La poesia, quanto a' generi, non ha in sostanza che tre vere e grandi divisioni: lirico, epico e drammatico… Il drammatico è ultimo dei tre generi, di tempo e di nobiltà. Esso non è un'ispirazione, ma un'invenzione; figlio della civiltà, non della natura; poesia per convenzione e per volontà degli autori suoi, più che per la essenza sua. La natura insegna, è vero, a contraffar la voce, le parole, i gesti, gli atti di qualche persona; e fa che tale imitazione, ben fatta, rechi piacere: ma essa non insegna a farla in dialogo (4235).

la imitazion suggerita dalla natura, è per essenza, del tutto differente dalla drammatica. Il dramma non è proprio delle nazioni incolte. Esso è uno spettacolo, un figlio della civiltà e dell'ozio, un trovato [4236]di persone oziose, che vogliono passare il tempo, in somma un trattenimento dell'ozio, inventato, come tanti e tanti altri, nel seno della civiltà, dall'ingegno dell'uomo, non ispirato dalla natura, ma diretto a procacciar sollazzo a se e agli altri, e onor sociale o utilità a se medesimo. Trattenimento liberale bensì e degno; ma non prodotto della natura vergine e pura, come è la lirica, che è sua legittima figlia, e l'epica, che è sua vera nepote (4235-4236).

Direi che la drammatica spetta alla poesia meno ancora che l'epica. Essa è cosa prosaica: i versi vi sono di forma, non di essenza, nè le danno natura poetica. Il poeta è spinto a poetare dall'intimo sentimento suo proprio, non dagli altrui. Il fingere di avere una passione, un carattere ch'ei non ha (cosa necessaria al drammatico) è cosa alienissima dal poeta; non meno che l'osservazione esatta e paziente de' caratteri e passioni altrui. Il sentimento che l'anima al presente, ecco la sola musa ispiratrice del vero poeta, il solo che egli provi inclinazione ad esprimere. Quanto più un uomo è di genio, quanto più è poeta, tanto più avrà de' sentimenti suoi propri da esporre, tanto più sdegnerà di vestire un altro personaggio, di parlare in persona altrui, d'imitare, tanto più dipingerà se stesso e ne avrà il bisogno, tanto più sarà lirico, tanto meno drammatico. In fatti i maggiori geni e poeti che hanno coltivata la drammatica, (coltivata perchè l'hanno creduta poesia, ingannati dal verso, come Virgilio fece un poema epico perchè credè che Omero ne avesse fatto), peccano sempre in questo, di dar se stessi più che altrui (4357).
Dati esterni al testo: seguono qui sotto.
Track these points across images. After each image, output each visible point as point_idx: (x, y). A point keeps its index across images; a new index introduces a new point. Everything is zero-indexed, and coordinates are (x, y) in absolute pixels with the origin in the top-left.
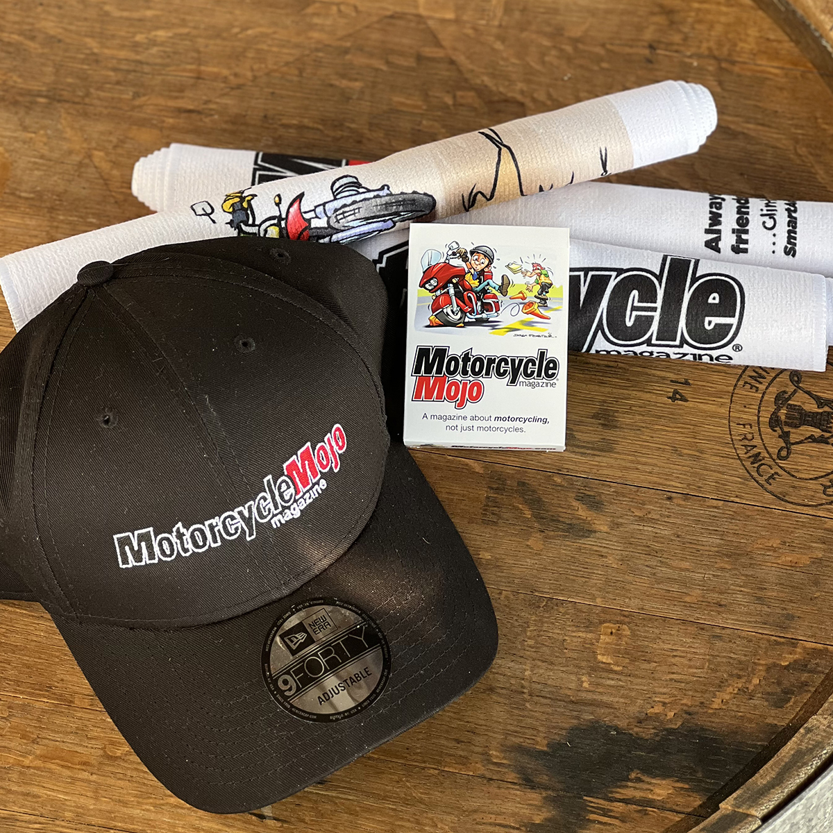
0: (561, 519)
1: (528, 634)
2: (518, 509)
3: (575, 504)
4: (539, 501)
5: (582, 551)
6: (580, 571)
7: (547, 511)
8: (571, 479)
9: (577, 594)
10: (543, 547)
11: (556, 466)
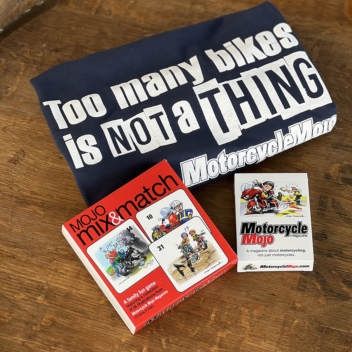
0: (335, 291)
1: (317, 344)
2: (314, 284)
3: (342, 284)
4: (325, 281)
5: (344, 307)
6: (343, 316)
7: (329, 286)
8: (340, 272)
9: (342, 327)
10: (326, 303)
11: (333, 266)
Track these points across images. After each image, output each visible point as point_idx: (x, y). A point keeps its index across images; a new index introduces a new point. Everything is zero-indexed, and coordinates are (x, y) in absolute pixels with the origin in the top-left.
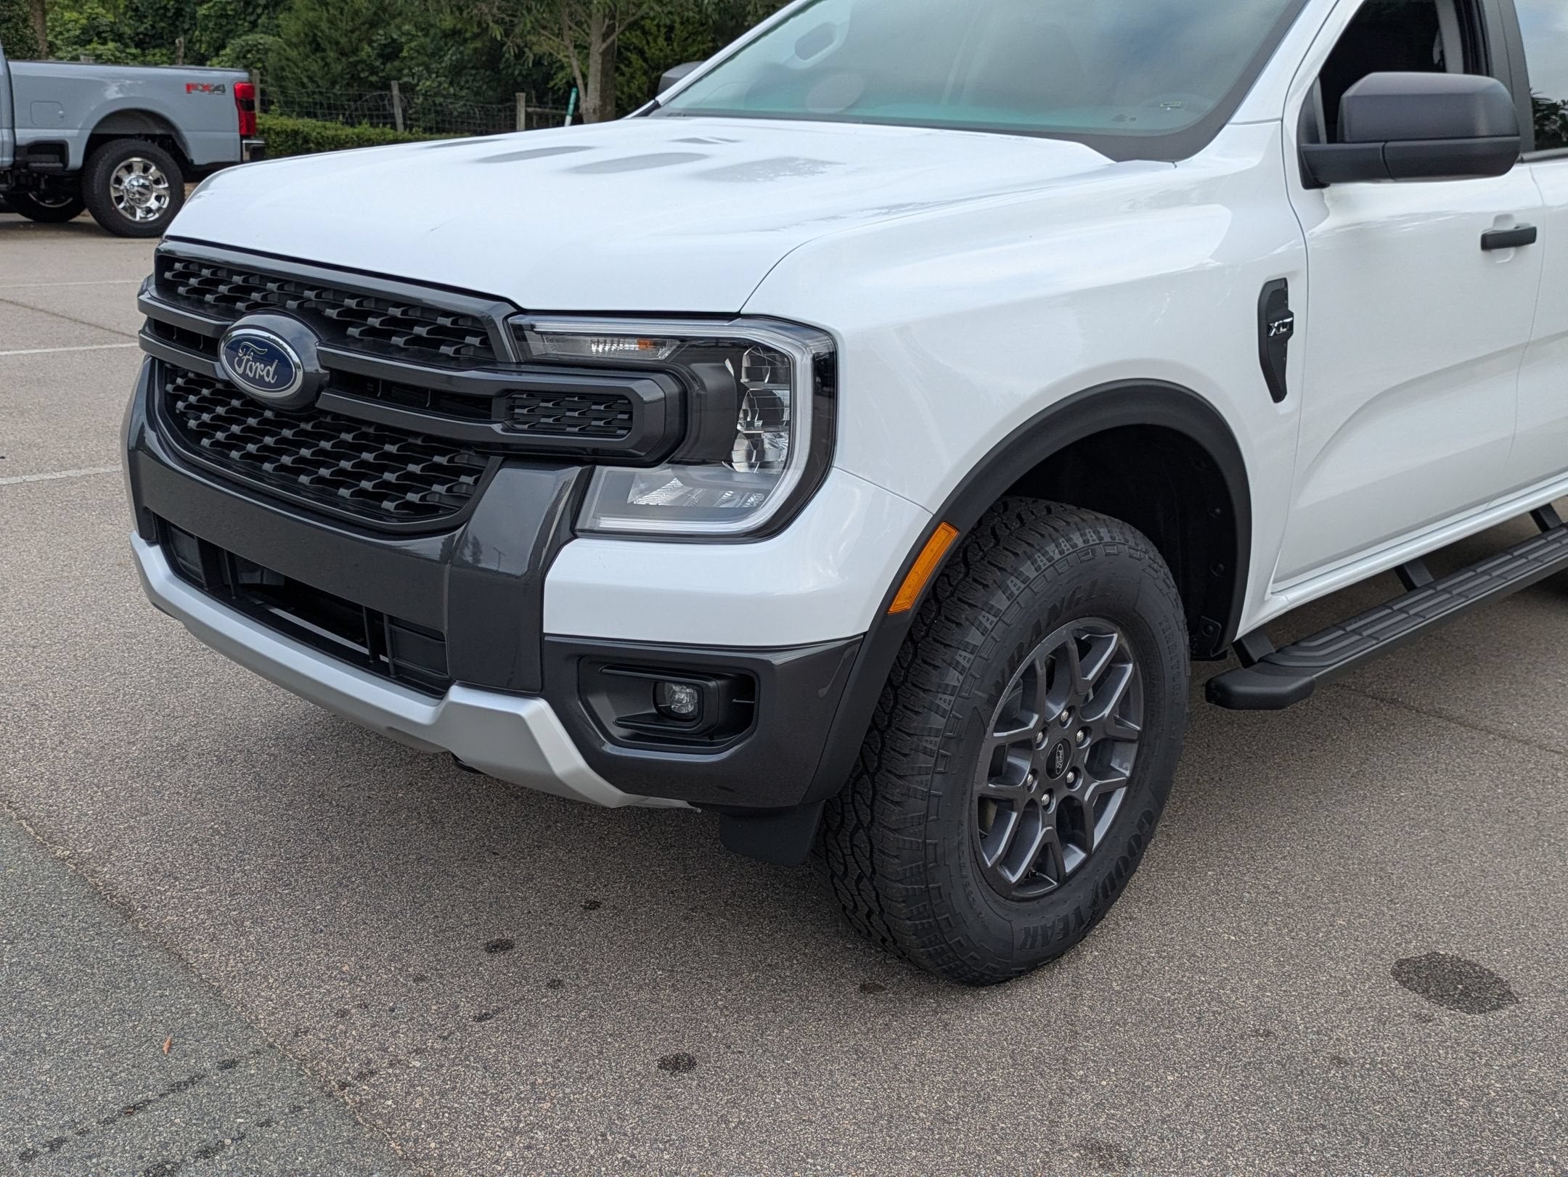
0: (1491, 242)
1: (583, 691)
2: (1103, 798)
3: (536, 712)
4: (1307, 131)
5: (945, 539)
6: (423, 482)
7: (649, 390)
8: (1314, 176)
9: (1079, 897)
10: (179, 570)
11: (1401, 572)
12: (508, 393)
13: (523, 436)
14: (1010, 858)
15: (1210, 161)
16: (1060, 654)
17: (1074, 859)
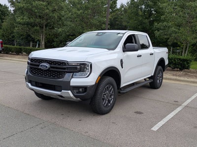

Il romanzo, la novella ec. sono all'uomo di genio assai meno alieni che il dramma, il quale gli è il più alieno di tutti i generi di letteratura, perchè è quello che esige la maggior prossimità d'imitazione, la maggior trasformazione dell'autore in altri individui, la più intera rinunzia e il più intero spoglio della propria individualità, alla quale l'uomo di genio tiene più fortemente che alcun altro (4367).

Si dice con ragione che quasi tutta la letteratura greca fu Ateniese. Ma non so se alcuno abbia osservato che questo non si può già dire della poesia; anzi, che io mi ricordi, nessun poeta greco di nome (eccetto i drammatici, che io non considero come propriamente poeti, ma come, al più, intermedii fra' poeti e' prosatori) fu Ateniese. Tanto la civiltà squisita è impoetica. (22. Sett. 1828.). Però, chi dice che la letteratura greca fiorì principalmente in Atene, dee distinguere, se vuol parlar vero, ed aggiungere che la poesia al contrario. ec. (4389).